» Material for this task

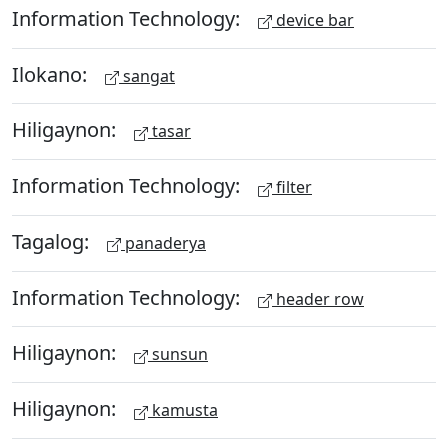
Information Technology:
device bar
Ilokano:
sangat
Hiligaynon:
tasar
Information Technology:
filter
Tagalog:
panaderya
Information Technology:
header row
Hiligaynon:
sunsun
Hiligaynon:
kamusta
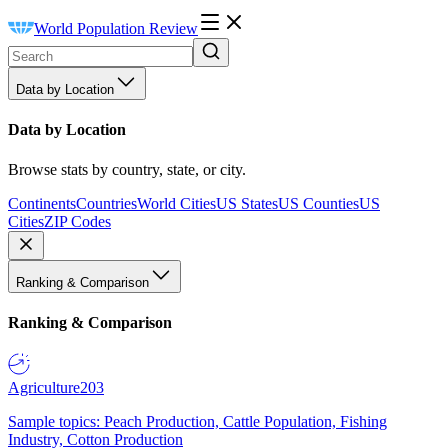
World Population Review
Data by Location
Data by Location
Browse stats by country, state, or city.
Continents
Countries
World Cities
US States
US Counties
US
Cities
ZIP Codes
Ranking & Comparison
Ranking & Comparison
Agriculture
203
Sample topics: Peach Production, Cattle Population, Fishing
Industry, Cotton Production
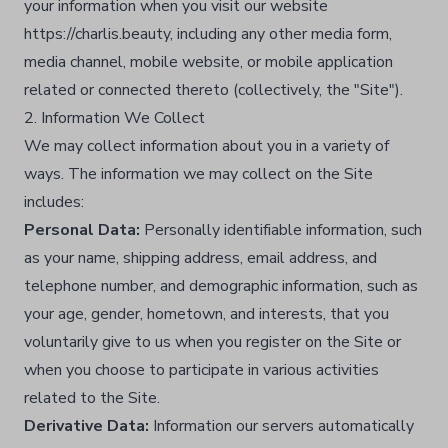
your information when you visit our website
https://charlis.beauty, including any other media form,
media channel, mobile website, or mobile application
related or connected thereto (collectively, the "Site").​
2. Information We Collect
We may collect information about you in a variety of
ways. The information we may collect on the Site
includes:
Personal Data:
Personally identifiable information, such
as your name, shipping address, email address, and
telephone number, and demographic information, such as
your age, gender, hometown, and interests, that you
voluntarily give to us when you register on the Site or
when you choose to participate in various activities
related to the Site.​
Derivative Data:
Information our servers automatically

» About this exercise
Reproduce the lines above beginning at the line that contains "Browse stats by country, state, or city." and ending at the line that contains "media channel, mobile". No pictures.

» The answer
Browse stats by country, state, or city.
Continents
Countries
World Cities
US States
US Counties
US
Cities
ZIP Codes
Ranking & Comparison
Ranking & Comparison
Agriculture
203
Sample topics: Peach Production, Cattle Population, Fishing
Industry, Cotton Production
your information when you visit our website
https://charlis.beauty, including any other media form,
media channel, mobile website, or mobile application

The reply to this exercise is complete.